München (epd). Kinder aus Familien in schwieriger finanzieller Lage hat die Corona-Pandemie im Frühjahr 2020 besonders stark getroffen. Unter ihnen fühlten sich mehr Kinder einsam (48 Prozent) als solche aus Familien, die angaben, von ihrem Einkommen gut leben zu können (22 Prozent), wie eine am 21. Dezember in München veröffentlichte Studie des Deutschen Jugendinstituts (DJI) zeigt. Außerdem hatte ein größerer Anteil der Kinder aus ärmeren Familien in auffälligem Maße mit emotionalen Problemen wie Niedergeschlagenheit, Ängsten und Sorgen (44 im Vergleich zu 18 Prozent) sowie Hyperaktivität (39 im Vergleich zu 22 Prozent) zu kämpfen - und zwar umso mehr, je angespannter die Eltern ihre wirtschaftliche Situation empfanden.
"Familien mit finanziellen Sorgen haben sich an unserer Studie nur unterdurchschnittlich stark beteiligt. Dennoch zeigen die Daten, dass sie mehr unter der Pandemie leiden", sagte Studienleiterin Alexandra Langmeyer. Sie fordert deshalb politische Maßnahmen, die Familien finanziell entlasten und sozialen Unterschieden entgegenwirken.
Auch der Bildungsgrad der Eltern spielt laut Umfrage eine Rolle dabei, wie Kinder Kontaktbeschränkungen bewältigen: Bei der DJI-Befragung gaben mehr Eltern mit maximal mittlerem Bildungsabschluss an, dass ihre Kinder Schwierigkeiten hatten, als Eltern mit hohem Bildungsabschluss (42 Prozent im Vergleich zu 29 Prozent).
Die Studienergebnisse machen laut DJI deutlich, was zu einer guten Krisen-Bewältigung betragen kann: Der Anteil der Kinder, die mit der Situation gut zurechtkamen, war unter denjenigen höher, die in regelmäßigem Kontakt mit ihren Großeltern standen. Unter den Kindern in der Sekundarstufe hatten diejenigen Vorteile, die mit Lehrkräften im Austausch blieben. Alle Kinder und Jugendlichen fühlten sich durch häufige Kontakte zu pädagogischen Fachkräften und Lehrkräften zudem weniger einsam.
Konfrontation mit Ängsten
Kinder und Jugendliche machten den Studienergebnissen zufolge insbesondere die Trennung von Freunden, das Fehlen des gewohnten (Schul-)Alltags und der Mangel an Freizeitaktivitäten zu schaffen. Aus den Interviews geht zudem hervor, dass sie durch Corona verstärkt mit Ängsten konfrontiert sind. Mehr gemeinsame Zeit mit der Familie und einen weniger eng getakteten Alltag erlebten viele hingegen positiv. Gemeinsame Aktivitäten und Mahlzeiten sowie mehr Zeit mit den Vätern hoben viele Kinder in diesem Zusammenhang hervor.
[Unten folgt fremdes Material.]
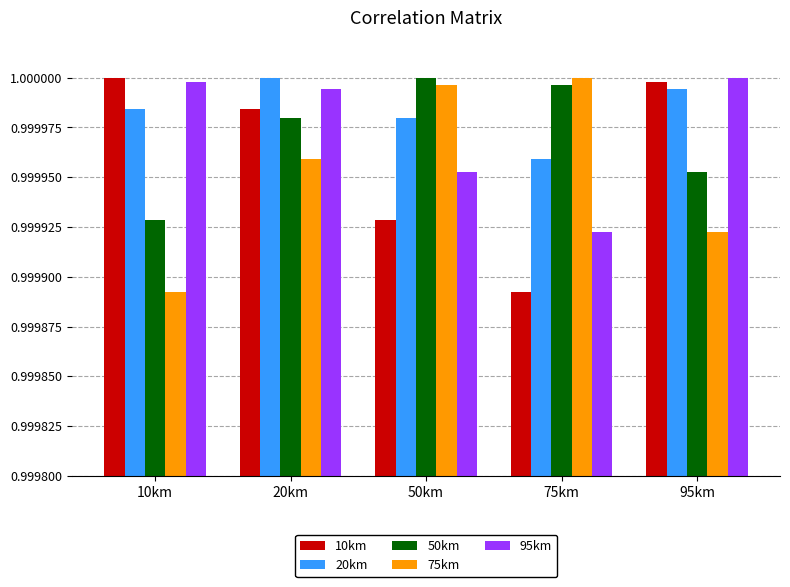

True or false: 75km has a value of 1.0 at 75km.

True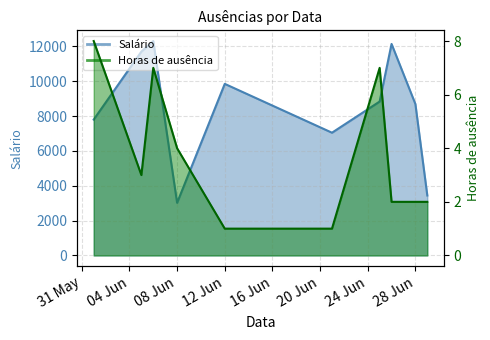

True or false: Salário and Horas_de_ausência intersect in this chart.

False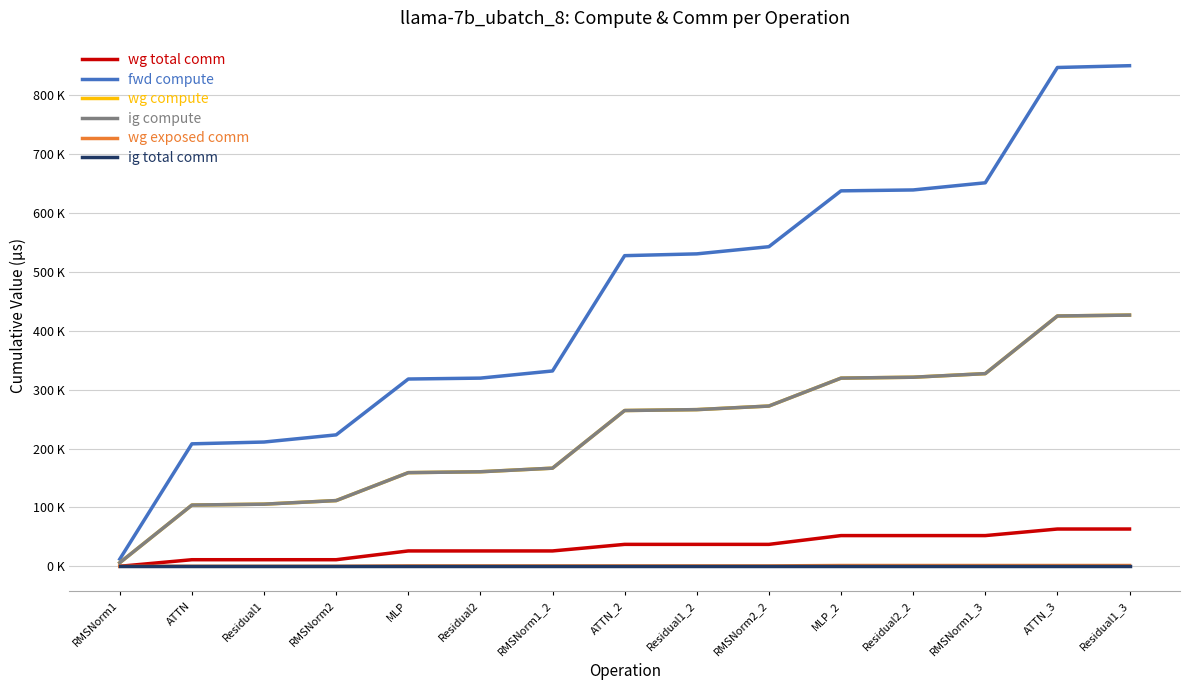

What is the greatest value displayed?

850119.6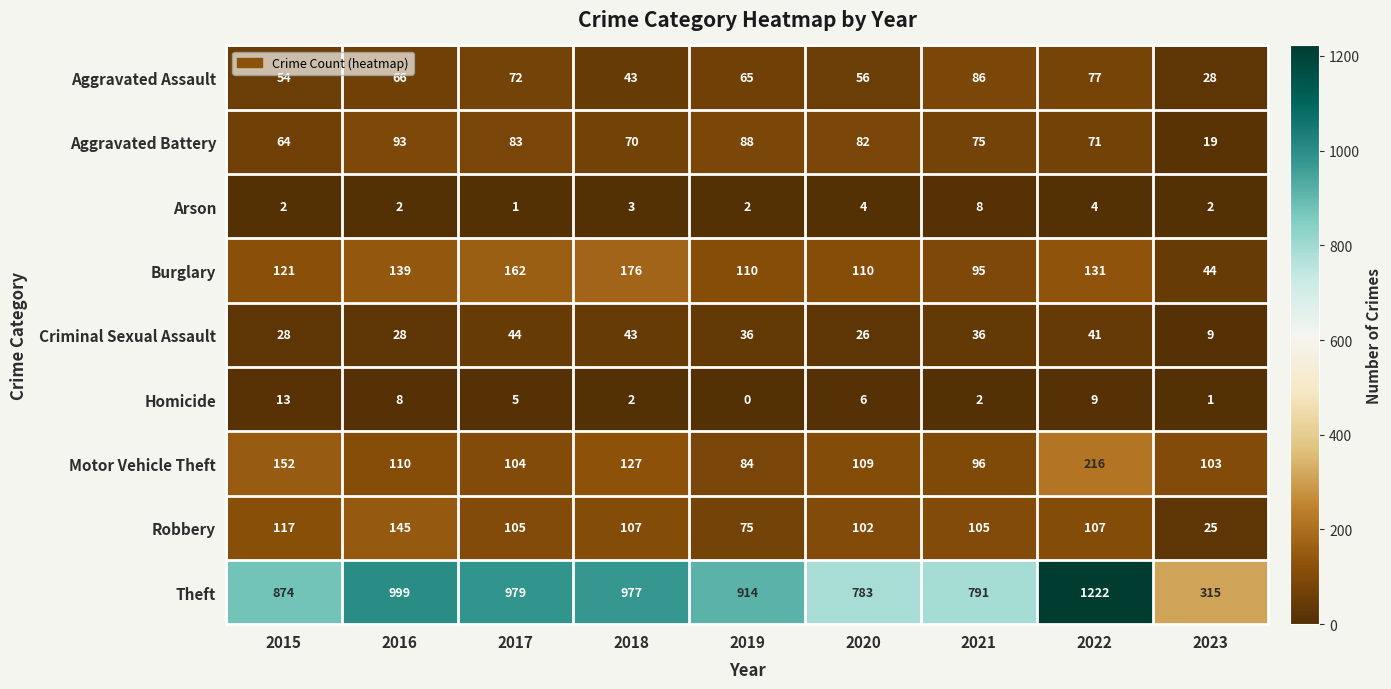

The value of Homicide at 2015 is 20. True or false?

False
Insgesamt kamen die meisten gut mit den Kontaktbeschränkungen zurecht, immerhin ein Drittel hatte aber Schwierigkeiten. Waren zu Hause Konflikte und Chaos an der Tagessordnung, waren es noch weitaus mehr (53 Prozent). Mehr Konflikte gehen auch mit verstärkten Gefühlen der Einsamkeit und Verhaltensauffälligkeiten bei den Kindern sowie einer stärker empfundenen Belastung der Eltern einher. Deshalb sei es wichtig, Familien in dieser Zeit vermehrt Beratung anzubieten.
Die wichtige Rolle der Familie komme ganz besonders zum Tragen, wenn Kinder - durch eine eigene Infektion oder durch Infektionsfälle in der Kita-Gruppe oder Klasse - in Quarantäne müssen, schreiben die Studienautorinnen und -autoren in ihrem Fazit. Zur besseren Unterstützung fordern sie Informationen der Gesundheitsämter für Eltern darüber, wie sie die Zeit der Quarantäne ihrer Kinder gestalten können.
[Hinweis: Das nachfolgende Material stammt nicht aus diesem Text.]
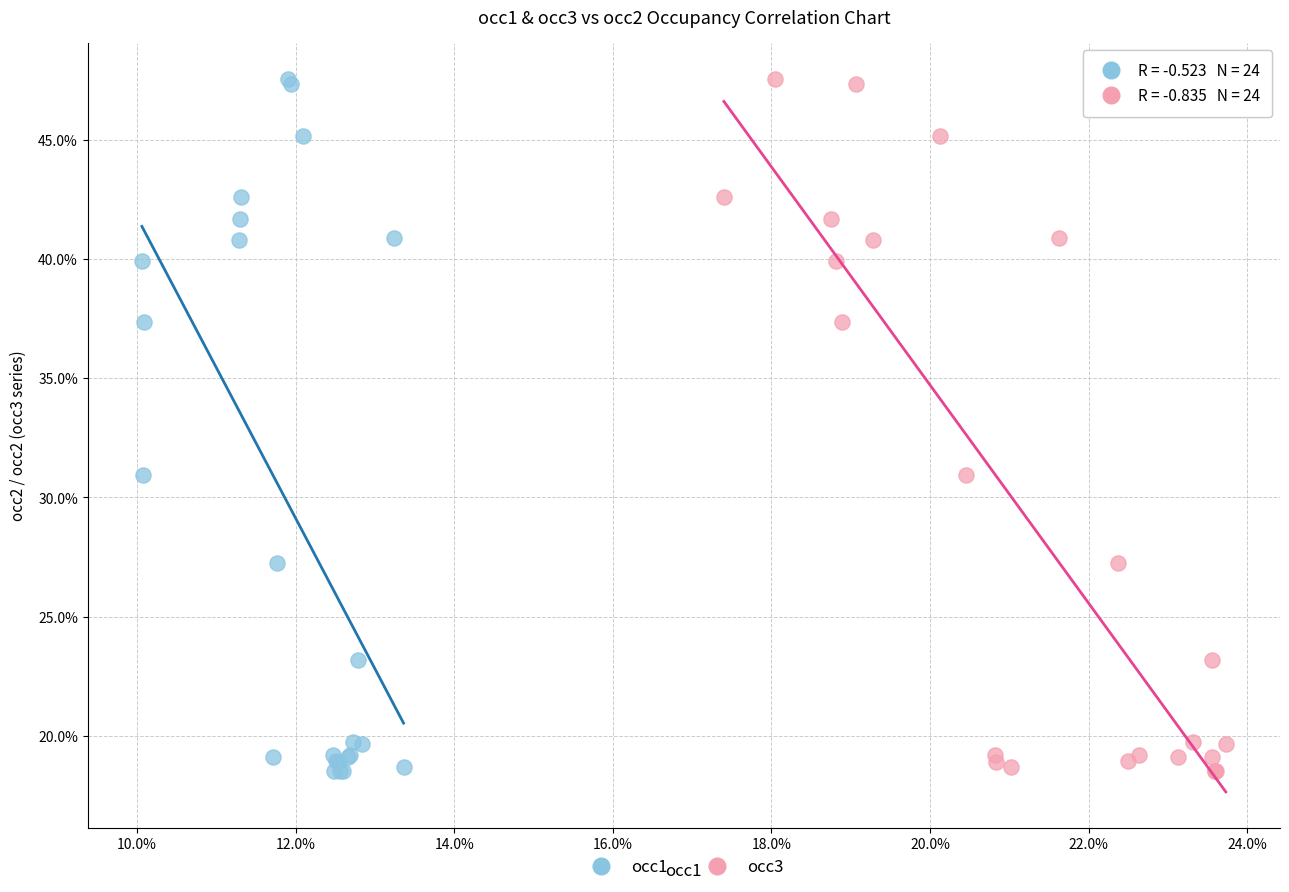

What are all the series names shown in the legend?

occ1, occ3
An der Online-Befragung "Kind sein in Zeiten von Corona" des DJI hatten sich zwischen Ende April und Ende Mai bundesweit mehr als 12.000 Eltern von Kindern im Alter von drei bis 15 Jahren beteiligt haben. Außerdem wurden in 21 Familien ein Kind im Alter von sechs bis 14 Jahren und jeweils ein Elternteil ausführlich interviewt.